ImageGear Recognition API allows saving recognized data to a number of simple text and XML formats. Use ImGearRecOutputManager.WriteDirectText methods to write recognized data of an ImGearRecPage object, or an array of ImGearRecPage objects, to a file or a stream as text. Use ImGearRecOutputManager.DirectTextFormat property to get or set the format for saving. The following formats are available:
- Simple Text.
- Comma Separated Text, which can be used to represent tables.
- Formatted Text, which delivers plain text, but attempts to keep layout (columns and boxes) as detected in the original image using tabulators.
- Simple XML with letter coordinates, which is typically used for further processing recognized data. You can easily parse (e.g., MSXML) or transform (XSLT) the output xml file. The format of the xml output is specified by the same scheme as the Layout Retention Xml Output. Refer to Nuance XML schema, ssdoc-schema3.xsd, distributed in the ImageGear .NET installation's Bin directory.
Writing Results to a File
The following example loads an image file, recognizes it, and outputs it to a file as formatted text.
C# |
Copy Code |
using (FileStream content = new FileStream("test1.tif", FileMode.Open))
{
ImGearPage igPage = ImGearFileFormats.LoadPage(content, 0);
ImGearRecPage recPage = igRecognition.ImportPage((ImGearRasterPage)igPage);
recPage.Image.Preprocess();
recPage.Recognize();
igRecognition.OutputManager.CodePage = "Windows ANSI";
igRecognition.OutputManager.DirectTextFormat = ImGearRecDirectTextFormat.FormattedText;
if (File.Exists("singlePage.TXT"))
{
File.Delete("singlePage.TXT");
}
igRecognition.OutputManager.WriteDirectText(recPage, "singlePage.TXT");
recPage.Dispose();
} |
VB.NET |
Copy Code |
Using content As New FileStream("test1.tif", FileMode.Open)
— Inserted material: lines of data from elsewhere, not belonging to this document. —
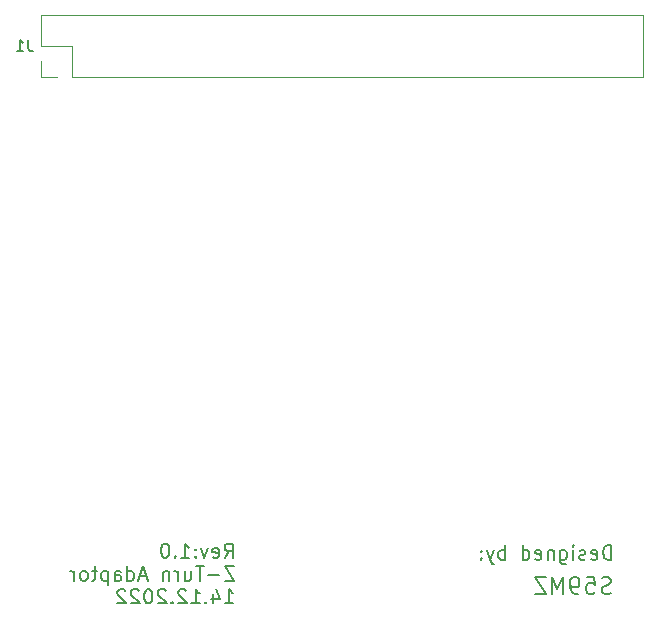
<source format=gbo>
G04 #@! TF.GenerationSoftware,KiCad,Pcbnew,6.0.9-8da3e8f707~116~ubuntu20.04.1*
G04 #@! TF.CreationDate,2022-12-14T15:49:57+01:00*
G04 #@! TF.ProjectId,z_adaptor,7a5f6164-6170-4746-9f72-2e6b69636164,rev?*
G04 #@! TF.SameCoordinates,Original*
G04 #@! TF.FileFunction,Legend,Bot*
G04 #@! TF.FilePolarity,Positive*
%FSLAX46Y46*%
G04 Gerber Fmt 4.6, Leading zero omitted, Abs format (unit mm)*
G04 Created by KiCad (PCBNEW 6.0.9-8da3e8f707~116~ubuntu20.04.1) date 2022-12-14 15:49:57*
%MOMM*%
%LPD*%
G01*
G04 APERTURE LIST*
%ADD10C,0.150000*%
%ADD11C,0.120000*%
%ADD12R,1.700000X1.700000*%
%ADD13O,1.700000X1.700000*%
%ADD14C,2.500000*%
G04 APERTURE END LIST*
D10*
X128471071Y-87764857D02*
X128871071Y-87193428D01*
X129156785Y-87764857D02*
X129156785Y-86564857D01*
X128699642Y-86564857D01*
X128585357Y-86622000D01*
X128528214Y-86679142D01*
X128471071Y-86793428D01*
X128471071Y-86964857D01*
X128528214Y-87079142D01*
X128585357Y-87136285D01*
X128699642Y-87193428D01*
X129156785Y-87193428D01*
X127499642Y-87707714D02*
X127613928Y-87764857D01*
X127842500Y-87764857D01*
X127956785Y-87707714D01*
X128013928Y-87593428D01*
X128013928Y-87136285D01*
X127956785Y-87022000D01*
X127842500Y-86964857D01*
X127613928Y-86964857D01*
X127499642Y-87022000D01*
X127442500Y-87136285D01*
X127442500Y-87250571D01*
X128013928Y-87364857D01*
X127042500Y-86964857D02*
X126756785Y-87764857D01*
X126471071Y-86964857D01*
X126013928Y-87650571D02*
X125956785Y-87707714D01*
X126013928Y-87764857D01*
X126071071Y-87707714D01*
X126013928Y-87650571D01*
X126013928Y-87764857D01*
X126013928Y-87022000D02*
X125956785Y-87079142D01*
X126013928Y-87136285D01*
X126071071Y-87079142D01*
X126013928Y-87022000D01*
X126013928Y-87136285D01*
X124813928Y-87764857D02*
X125499642Y-87764857D01*
X125156785Y-87764857D02*
X125156785Y-86564857D01*
X125271071Y-86736285D01*
X125385357Y-86850571D01*
X125499642Y-86907714D01*
X124299642Y-87650571D02*
X124242500Y-87707714D01*
X124299642Y-87764857D01*
X124356785Y-87707714D01*
X124299642Y-87650571D01*
X124299642Y-87764857D01*
X123499642Y-86564857D02*
X123385357Y-86564857D01*
X123271071Y-86622000D01*
X123213928Y-86679142D01*
X123156785Y-86793428D01*
X123099642Y-87022000D01*
X123099642Y-87307714D01*
X123156785Y-87536285D01*
X123213928Y-87650571D01*
X123271071Y-87707714D01*
X123385357Y-87764857D01*
X123499642Y-87764857D01*
X123613928Y-87707714D01*
X123671071Y-87650571D01*
X123728214Y-87536285D01*
X123785357Y-87307714D01*
X123785357Y-87022000D01*
X123728214Y-86793428D01*
X123671071Y-86679142D01*
X123613928Y-86622000D01*
X123499642Y-86564857D01*
X129271071Y-88496857D02*
X128471071Y-88496857D01*
X129271071Y-89696857D01*
X128471071Y-89696857D01*
X128013928Y-89239714D02*
X127099642Y-89239714D01*
X126699642Y-88496857D02*
X126013928Y-88496857D01*
X126356785Y-89696857D02*
X126356785Y-88496857D01*
X125099642Y-88896857D02*
X125099642Y-89696857D01*
X125613928Y-88896857D02*
X125613928Y-89525428D01*
X125556785Y-89639714D01*
X125442500Y-89696857D01*
X125271071Y-89696857D01*
X125156785Y-89639714D01*
X125099642Y-89582571D01*
X124528214Y-89696857D02*
X124528214Y-88896857D01*
X124528214Y-89125428D02*
X124471071Y-89011142D01*
X124413928Y-88954000D01*
X124299642Y-88896857D01*
X124185357Y-88896857D01*
X123785357Y-88896857D02*
X123785357Y-89696857D01*
X123785357Y-89011142D02*
X123728214Y-88954000D01*
X123613928Y-88896857D01*
X123442500Y-88896857D01*
X123328214Y-88954000D01*
X123271071Y-89068285D01*
X123271071Y-89696857D01*
X121842500Y-89354000D02*
X121271071Y-89354000D01*
X121956785Y-89696857D02*
X121556785Y-88496857D01*
X121156785Y-89696857D01*
X120242500Y-89696857D02*
X120242500Y-88496857D01*
X120242500Y-89639714D02*
X120356785Y-89696857D01*
X120585357Y-89696857D01*
X120699642Y-89639714D01*
X120756785Y-89582571D01*
X120813928Y-89468285D01*
X120813928Y-89125428D01*
X120756785Y-89011142D01*
X120699642Y-88954000D01*
X120585357Y-88896857D01*
X120356785Y-88896857D01*
X120242500Y-88954000D01*
X119156785Y-89696857D02*
X119156785Y-89068285D01*
X119213928Y-88954000D01*
X119328214Y-88896857D01*
X119556785Y-88896857D01*
X119671071Y-88954000D01*
X119156785Y-89639714D02*
X119271071Y-89696857D01*
X119556785Y-89696857D01*
X119671071Y-89639714D01*
X119728214Y-89525428D01*
X119728214Y-89411142D01*
X119671071Y-89296857D01*
X119556785Y-89239714D01*
X119271071Y-89239714D01*
X119156785Y-89182571D01*
X118585357Y-88896857D02*
X118585357Y-90096857D01*
X118585357Y-88954000D02*
X118471071Y-88896857D01*
X118242500Y-88896857D01*
X118128214Y-88954000D01*
X118071071Y-89011142D01*
X118013928Y-89125428D01*
X118013928Y-89468285D01*
X118071071Y-89582571D01*
X118128214Y-89639714D01*
X118242500Y-89696857D01*
X118471071Y-89696857D01*
X118585357Y-89639714D01*
X117671071Y-88896857D02*
X117213928Y-88896857D01*
X117499642Y-88496857D02*
X117499642Y-89525428D01*
X117442500Y-89639714D01*
X117328214Y-89696857D01*
X117213928Y-89696857D01*
X116642500Y-89696857D02*
X116756785Y-89639714D01*
X116813928Y-89582571D01*
X116871071Y-89468285D01*
X116871071Y-89125428D01*
X116813928Y-89011142D01*
X116756785Y-88954000D01*
X116642500Y-88896857D01*
X116471071Y-88896857D01*
X116356785Y-88954000D01*
X116299642Y-89011142D01*
X116242500Y-89125428D01*
X116242500Y-89468285D01*
X116299642Y-89582571D01*
X116356785Y-89639714D01*
X116471071Y-89696857D01*
X116642500Y-89696857D01*
X115728214Y-89696857D02*
X115728214Y-88896857D01*
X115728214Y-89125428D02*
X115671071Y-89011142D01*
X115613928Y-88954000D01*
X115499642Y-88896857D01*
X115385357Y-88896857D01*
X128528214Y-91628857D02*
X129213928Y-91628857D01*
X128871071Y-91628857D02*
X128871071Y-90428857D01*
X128985357Y-90600285D01*
X129099642Y-90714571D01*
X129213928Y-90771714D01*
X127499642Y-90828857D02*
X127499642Y-91628857D01*
X127785357Y-90371714D02*
X128071071Y-91228857D01*
X127328214Y-91228857D01*
X126871071Y-91514571D02*
X126813928Y-91571714D01*
X126871071Y-91628857D01*
X126928214Y-91571714D01*
X126871071Y-91514571D01*
X126871071Y-91628857D01*
X125671071Y-91628857D02*
X126356785Y-91628857D01*
X126013928Y-91628857D02*
X126013928Y-90428857D01*
X126128214Y-90600285D01*
X126242500Y-90714571D01*
X126356785Y-90771714D01*
X125213928Y-90543142D02*
X125156785Y-90486000D01*
X125042500Y-90428857D01*
X124756785Y-90428857D01*
X124642500Y-90486000D01*
X124585357Y-90543142D01*
X124528214Y-90657428D01*
X124528214Y-90771714D01*
X124585357Y-90943142D01*
X125271071Y-91628857D01*
X124528214Y-91628857D01*
X124013928Y-91514571D02*
X123956785Y-91571714D01*
X124013928Y-91628857D01*
X124071071Y-91571714D01*
X124013928Y-91514571D01*
X124013928Y-91628857D01*
X123499642Y-90543142D02*
X123442500Y-90486000D01*
X123328214Y-90428857D01*
X123042500Y-90428857D01*
X122928214Y-90486000D01*
X122871071Y-90543142D01*
X122813928Y-90657428D01*
X122813928Y-90771714D01*
X122871071Y-90943142D01*
X123556785Y-91628857D01*
X122813928Y-91628857D01*
X122071071Y-90428857D02*
X121956785Y-90428857D01*
X121842500Y-90486000D01*
X121785357Y-90543142D01*
X121728214Y-90657428D01*
X121671071Y-90886000D01*
X121671071Y-91171714D01*
X121728214Y-91400285D01*
X121785357Y-91514571D01*
X121842500Y-91571714D01*
X121956785Y-91628857D01*
X122071071Y-91628857D01*
X122185357Y-91571714D01*
X122242500Y-91514571D01*
X122299642Y-91400285D01*
X122356785Y-91171714D01*
X122356785Y-90886000D01*
X122299642Y-90657428D01*
X122242500Y-90543142D01*
X122185357Y-90486000D01*
X122071071Y-90428857D01*
X121213928Y-90543142D02*
X121156785Y-90486000D01*
X121042500Y-90428857D01*
X120756785Y-90428857D01*
X120642500Y-90486000D01*
X120585357Y-90543142D01*
X120528214Y-90657428D01*
X120528214Y-90771714D01*
X120585357Y-90943142D01*
X121271071Y-91628857D01*
X120528214Y-91628857D01*
X120071071Y-90543142D02*
X120013928Y-90486000D01*
X119899642Y-90428857D01*
X119613928Y-90428857D01*
X119499642Y-90486000D01*
X119442500Y-90543142D01*
X119385357Y-90657428D01*
X119385357Y-90771714D01*
X119442500Y-90943142D01*
X120128214Y-91628857D01*
X119385357Y-91628857D01*
X161188000Y-90736666D02*
X160988000Y-90803333D01*
X160654666Y-90803333D01*
X160521333Y-90736666D01*
X160454666Y-90670000D01*
X160388000Y-90536666D01*
X160388000Y-90403333D01*
X160454666Y-90270000D01*
X160521333Y-90203333D01*
X160654666Y-90136666D01*
X160921333Y-90070000D01*
X161054666Y-90003333D01*
X161121333Y-89936666D01*
X161188000Y-89803333D01*
X161188000Y-89670000D01*
X161121333Y-89536666D01*
X161054666Y-89470000D01*
X160921333Y-89403333D01*
X160588000Y-89403333D01*
X160388000Y-89470000D01*
X159121333Y-89403333D02*
X159788000Y-89403333D01*
X159854666Y-90070000D01*
X159788000Y-90003333D01*
X159654666Y-89936666D01*
X159321333Y-89936666D01*
X159188000Y-90003333D01*
X159121333Y-90070000D01*
X159054666Y-90203333D01*
X159054666Y-90536666D01*
X159121333Y-90670000D01*
X159188000Y-90736666D01*
X159321333Y-90803333D01*
X159654666Y-90803333D01*
X159788000Y-90736666D01*
X159854666Y-90670000D01*
X158388000Y-90803333D02*
X158121333Y-90803333D01*
X157988000Y-90736666D01*
X157921333Y-90670000D01*
X157788000Y-90470000D01*
X157721333Y-90203333D01*
X157721333Y-89670000D01*
X157788000Y-89536666D01*
X157854666Y-89470000D01*
X157988000Y-89403333D01*
X158254666Y-89403333D01*
X158388000Y-89470000D01*
X158454666Y-89536666D01*
X158521333Y-89670000D01*
X158521333Y-90003333D01*
X158454666Y-90136666D01*
X158388000Y-90203333D01*
X158254666Y-90270000D01*
X157988000Y-90270000D01*
X157854666Y-90203333D01*
X157788000Y-90136666D01*
X157721333Y-90003333D01*
X157121333Y-90803333D02*
X157121333Y-89403333D01*
X156654666Y-90403333D01*
X156188000Y-89403333D01*
X156188000Y-90803333D01*
X155654666Y-89403333D02*
X154721333Y-89403333D01*
X155654666Y-90803333D01*
X154721333Y-90803333D01*
X161187714Y-87918857D02*
X161187714Y-86718857D01*
X160902000Y-86718857D01*
X160730571Y-86776000D01*
X160616285Y-86890285D01*
X160559142Y-87004571D01*
X160502000Y-87233142D01*
X160502000Y-87404571D01*
X160559142Y-87633142D01*
X160616285Y-87747428D01*
X160730571Y-87861714D01*
X160902000Y-87918857D01*
X161187714Y-87918857D01*
X159530571Y-87861714D02*
X159644857Y-87918857D01*
X159873428Y-87918857D01*
X159987714Y-87861714D01*
X160044857Y-87747428D01*
X160044857Y-87290285D01*
X159987714Y-87176000D01*
X159873428Y-87118857D01*
X159644857Y-87118857D01*
X159530571Y-87176000D01*
X159473428Y-87290285D01*
X159473428Y-87404571D01*
X160044857Y-87518857D01*
X159016285Y-87861714D02*
X158902000Y-87918857D01*
X158673428Y-87918857D01*
X158559142Y-87861714D01*
X158502000Y-87747428D01*
X158502000Y-87690285D01*
X158559142Y-87576000D01*
X158673428Y-87518857D01*
X158844857Y-87518857D01*
X158959142Y-87461714D01*
X159016285Y-87347428D01*
X159016285Y-87290285D01*
X158959142Y-87176000D01*
X158844857Y-87118857D01*
X158673428Y-87118857D01*
X158559142Y-87176000D01*
X157987714Y-87918857D02*
X157987714Y-87118857D01*
X157987714Y-86718857D02*
X158044857Y-86776000D01*
X157987714Y-86833142D01*
X157930571Y-86776000D01*
X157987714Y-86718857D01*
X157987714Y-86833142D01*
X156902000Y-87118857D02*
X156902000Y-88090285D01*
X156959142Y-88204571D01*
X157016285Y-88261714D01*
X157130571Y-88318857D01*
X157302000Y-88318857D01*
X157416285Y-88261714D01*
X156902000Y-87861714D02*
X157016285Y-87918857D01*
X157244857Y-87918857D01*
X157359142Y-87861714D01*
X157416285Y-87804571D01*
X157473428Y-87690285D01*
X157473428Y-87347428D01*
X157416285Y-87233142D01*
X157359142Y-87176000D01*
X157244857Y-87118857D01*
X157016285Y-87118857D01*
X156902000Y-87176000D01*
X156330571Y-87118857D02*
X156330571Y-87918857D01*
X156330571Y-87233142D02*
X156273428Y-87176000D01*
X156159142Y-87118857D01*
X155987714Y-87118857D01*
X155873428Y-87176000D01*
X155816285Y-87290285D01*
X155816285Y-87918857D01*
X154787714Y-87861714D02*
X154902000Y-87918857D01*
X155130571Y-87918857D01*
X155244857Y-87861714D01*
X155302000Y-87747428D01*
X155302000Y-87290285D01*
X155244857Y-87176000D01*
X155130571Y-87118857D01*
X154902000Y-87118857D01*
X154787714Y-87176000D01*
X154730571Y-87290285D01*
X154730571Y-87404571D01*
X155302000Y-87518857D01*
X153702000Y-87918857D02*
X153702000Y-86718857D01*
X153702000Y-87861714D02*
X153816285Y-87918857D01*
X154044857Y-87918857D01*
X154159142Y-87861714D01*
X154216285Y-87804571D01*
X154273428Y-87690285D01*
X154273428Y-87347428D01*
X154216285Y-87233142D01*
X154159142Y-87176000D01*
X154044857Y-87118857D01*
X153816285Y-87118857D01*
X153702000Y-87176000D01*
X152216285Y-87918857D02*
X152216285Y-86718857D01*
X152216285Y-87176000D02*
X152102000Y-87118857D01*
X151873428Y-87118857D01*
X151759142Y-87176000D01*
X151702000Y-87233142D01*
X151644857Y-87347428D01*
X151644857Y-87690285D01*
X151702000Y-87804571D01*
X151759142Y-87861714D01*
X151873428Y-87918857D01*
X152102000Y-87918857D01*
X152216285Y-87861714D01*
X151244857Y-87118857D02*
X150959142Y-87918857D01*
X150673428Y-87118857D02*
X150959142Y-87918857D01*
X151073428Y-88204571D01*
X151130571Y-88261714D01*
X151244857Y-88318857D01*
X150216285Y-87804571D02*
X150159142Y-87861714D01*
X150216285Y-87918857D01*
X150273428Y-87861714D01*
X150216285Y-87804571D01*
X150216285Y-87918857D01*
X150216285Y-87176000D02*
X150159142Y-87233142D01*
X150216285Y-87290285D01*
X150273428Y-87233142D01*
X150216285Y-87176000D01*
X150216285Y-87290285D01*
X111863333Y-43902380D02*
X111863333Y-44616666D01*
X111910952Y-44759523D01*
X112006190Y-44854761D01*
X112149047Y-44902380D01*
X112244285Y-44902380D01*
X110863333Y-44902380D02*
X111434761Y-44902380D01*
X111149047Y-44902380D02*
X111149047Y-43902380D01*
X111244285Y-44045238D01*
X111339523Y-44140476D01*
X111434761Y-44188095D01*
D11*
X112970000Y-44450000D02*
X115570000Y-44450000D01*
X112970000Y-41850000D02*
X163890000Y-41850000D01*
X115570000Y-47050000D02*
X163890000Y-47050000D01*
X163890000Y-41850000D02*
X163890000Y-47050000D01*
X112970000Y-45720000D02*
X112970000Y-47050000D01*
X112970000Y-47050000D02*
X114300000Y-47050000D01*
X115570000Y-44450000D02*
X115570000Y-47050000D01*
X112970000Y-41850000D02*
X112970000Y-44450000D01*
%LPC*%
D12*
X162560000Y-73660000D03*
D13*
X162560000Y-76200000D03*
X160020000Y-73660000D03*
X160020000Y-76200000D03*
X157480000Y-73660000D03*
X157480000Y-76200000D03*
X154940000Y-73660000D03*
X154940000Y-76200000D03*
X152400000Y-73660000D03*
X152400000Y-76200000D03*
X149860000Y-73660000D03*
X149860000Y-76200000D03*
X147320000Y-73660000D03*
X147320000Y-76200000D03*
X144780000Y-73660000D03*
X144780000Y-76200000D03*
X142240000Y-73660000D03*
X142240000Y-76200000D03*
X139700000Y-73660000D03*
X139700000Y-76200000D03*
X137160000Y-73660000D03*
X137160000Y-76200000D03*
X134620000Y-73660000D03*
X134620000Y-76200000D03*
X132080000Y-73660000D03*
X132080000Y-76200000D03*
X129540000Y-73660000D03*
X129540000Y-76200000D03*
X127000000Y-73660000D03*
X127000000Y-76200000D03*
X124460000Y-73660000D03*
X124460000Y-76200000D03*
X121920000Y-73660000D03*
X121920000Y-76200000D03*
X119380000Y-73660000D03*
X119380000Y-76200000D03*
D14*
X142240000Y-89535000D03*
D12*
X162560000Y-50800000D03*
D13*
X162560000Y-53340000D03*
X160020000Y-50800000D03*
X160020000Y-53340000D03*
X157480000Y-50800000D03*
X157480000Y-53340000D03*
X154940000Y-50800000D03*
X154940000Y-53340000D03*
X152400000Y-50800000D03*
X152400000Y-53340000D03*
X149860000Y-50800000D03*
X149860000Y-53340000D03*
X147320000Y-50800000D03*
X147320000Y-53340000D03*
X144780000Y-50800000D03*
X144780000Y-53340000D03*
X142240000Y-50800000D03*
X142240000Y-53340000D03*
X139700000Y-50800000D03*
X139700000Y-53340000D03*
X137160000Y-50800000D03*
X137160000Y-53340000D03*
X134620000Y-50800000D03*
X134620000Y-53340000D03*
X132080000Y-50800000D03*
X132080000Y-53340000D03*
X129540000Y-50800000D03*
X129540000Y-53340000D03*
X127000000Y-50800000D03*
X127000000Y-53340000D03*
X124460000Y-50800000D03*
X124460000Y-53340000D03*
X121920000Y-50800000D03*
X121920000Y-53340000D03*
X119380000Y-50800000D03*
X119380000Y-53340000D03*
X116840000Y-50800000D03*
X116840000Y-53340000D03*
X114300000Y-50800000D03*
X114300000Y-53340000D03*
D12*
X147320000Y-81280000D03*
D13*
X147320000Y-83820000D03*
X149860000Y-81280000D03*
X149860000Y-83820000D03*
X152400000Y-81280000D03*
X152400000Y-83820000D03*
X154940000Y-81280000D03*
X154940000Y-83820000D03*
X157480000Y-81280000D03*
X157480000Y-83820000D03*
X160020000Y-81280000D03*
X160020000Y-83820000D03*
D12*
X116840000Y-81280000D03*
D13*
X116840000Y-83820000D03*
X119380000Y-81280000D03*
X119380000Y-83820000D03*
X121920000Y-81280000D03*
X121920000Y-83820000D03*
X124460000Y-81280000D03*
X124460000Y-83820000D03*
X127000000Y-81280000D03*
X127000000Y-83820000D03*
X129540000Y-81280000D03*
X129540000Y-83820000D03*
X132080000Y-81280000D03*
X132080000Y-83820000D03*
X134620000Y-81280000D03*
X134620000Y-83820000D03*
X137160000Y-81280000D03*
X137160000Y-83820000D03*
D12*
X162560000Y-66040000D03*
D13*
X162560000Y-68580000D03*
X160020000Y-66040000D03*
X160020000Y-68580000D03*
X157480000Y-66040000D03*
X157480000Y-68580000D03*
X154940000Y-66040000D03*
X154940000Y-68580000D03*
X152400000Y-66040000D03*
X152400000Y-68580000D03*
X149860000Y-66040000D03*
X149860000Y-68580000D03*
X147320000Y-66040000D03*
X147320000Y-68580000D03*
X144780000Y-66040000D03*
X144780000Y-68580000D03*
X142240000Y-66040000D03*
X142240000Y-68580000D03*
X139700000Y-66040000D03*
X139700000Y-68580000D03*
X137160000Y-66040000D03*
X137160000Y-68580000D03*
X134620000Y-66040000D03*
X134620000Y-68580000D03*
X132080000Y-66040000D03*
X132080000Y-68580000D03*
X129540000Y-66040000D03*
X129540000Y-68580000D03*
X127000000Y-66040000D03*
X127000000Y-68580000D03*
X124460000Y-66040000D03*
X124460000Y-68580000D03*
X121920000Y-66040000D03*
X121920000Y-68580000D03*
D12*
X152400000Y-58420000D03*
D13*
X152400000Y-60960000D03*
X149860000Y-58420000D03*
X149860000Y-60960000D03*
X147320000Y-58420000D03*
X147320000Y-60960000D03*
X144780000Y-58420000D03*
X144780000Y-60960000D03*
X142240000Y-58420000D03*
X142240000Y-60960000D03*
X139700000Y-58420000D03*
X139700000Y-60960000D03*
X137160000Y-58420000D03*
X137160000Y-60960000D03*
X134620000Y-58420000D03*
X134620000Y-60960000D03*
X132080000Y-58420000D03*
X132080000Y-60960000D03*
X129540000Y-58420000D03*
X129540000Y-60960000D03*
X127000000Y-58420000D03*
X127000000Y-60960000D03*
X124460000Y-58420000D03*
X124460000Y-60960000D03*
X121920000Y-58420000D03*
X121920000Y-60960000D03*
X119380000Y-58420000D03*
X119380000Y-60960000D03*
X116840000Y-58420000D03*
X116840000Y-60960000D03*
X114300000Y-58420000D03*
X114300000Y-60960000D03*
D12*
X114300000Y-45720000D03*
D13*
X114300000Y-43180000D03*
X116840000Y-45720000D03*
X116840000Y-43180000D03*
X119380000Y-45720000D03*
X119380000Y-43180000D03*
X121920000Y-45720000D03*
X121920000Y-43180000D03*
X124460000Y-45720000D03*
X124460000Y-43180000D03*
X127000000Y-45720000D03*
X127000000Y-43180000D03*
X129540000Y-45720000D03*
X129540000Y-43180000D03*
X132080000Y-45720000D03*
X132080000Y-43180000D03*
X134620000Y-45720000D03*
X134620000Y-43180000D03*
X137160000Y-45720000D03*
X137160000Y-43180000D03*
X139700000Y-45720000D03*
X139700000Y-43180000D03*
X142240000Y-45720000D03*
X142240000Y-43180000D03*
X144780000Y-45720000D03*
X144780000Y-43180000D03*
X147320000Y-45720000D03*
X147320000Y-43180000D03*
X149860000Y-45720000D03*
X149860000Y-43180000D03*
X152400000Y-45720000D03*
X152400000Y-43180000D03*
X154940000Y-45720000D03*
X154940000Y-43180000D03*
X157480000Y-45720000D03*
X157480000Y-43180000D03*
X160020000Y-45720000D03*
X160020000Y-43180000D03*
X162560000Y-45720000D03*
X162560000Y-43180000D03*
M02*

</source>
Dim igPage As ImGearPage = ImGearFileFormats.LoadPage(content, 0)
Dim recPage As ImGearRecPage = igRecognition.ImportPage(DirectCast(igPage, ImGearRasterPage))
recPage.Image.Preprocess()
recPage.Recognize()
igRecognition.OutputManager.CodePage = "Windows ANSI"
igRecognition.OutputManager.DirectTextFormat = ImGearRecDirectTextFormat.FormattedText
If File.Exists("singlePage.TXT") Then
File.Delete("singlePage.TXT")
End If
igRecognition.OutputManager.WriteDirectText(recPage, "singlePage.TXT")
recPage.Dispose()
End Using |
Writing Results to a Stream
The following example loads an image file, recognizes it, and outputs it to a stream as formatted text.
C# |
Copy Code |
string resultText = "";
using (MemoryStream stream = new MemoryStream())
{
ImGearPage igPage = ImGearFileFormats.LoadPage(content, 0);
ImGearRecPage recPage = igRecognition.ImportPage((ImGearRasterPage)igPage);
recPage.Image.Preprocess();
recPage.Recognize();
igRecognition.OutputManager.CodePage = "Windows ANSI";
igRecognition.OutputManager.DirectTextFormat = ImGearRecDirectTextFormat.FormattedText;
igRecognition.OutputManager.WriteDirectText(recPage, stream);
using (StreamReader reader = new StreamReader(stream))
{
stream.Seek(0, SeekOrigin.Begin);
resultText = reader.ReadToEnd();
}
recPage.Dispose();
} |
VB.NET |
Copy Code |
Dim resultText As String
Using stream As New MemoryStream()
Dim igPage As ImGearPage = ImGearFileFormats.LoadPage(content, 0)
Dim recPage As ImGearRecPage = igRecognition.ImportPage(DirectCast(igPage, ImGearRasterPage))
recPage.Image.Preprocess()
recPage.Recognize()
igRecognition.OutputManager.CodePage = "Windows ANSI"
igRecognition.OutputManager.DirectTextFormat = ImGearRecDirectTextFormat.FormattedText
igRecognition.OutputManager.WriteDirectText(recPage, stream)
Using reader As New StreamReader(stream)
stream.Seek(0, SeekOrigin.Begin)
resultText = reader.ReadToEnd()
End Using
recPage.Dispose()
End Using |
A more advanced approach to outputting recognized data is to use Formatted Output. However, this requires ImGearRecLicenseFeature.FormattedOutput to be enabled. For more details, see Export to a Formatted Document.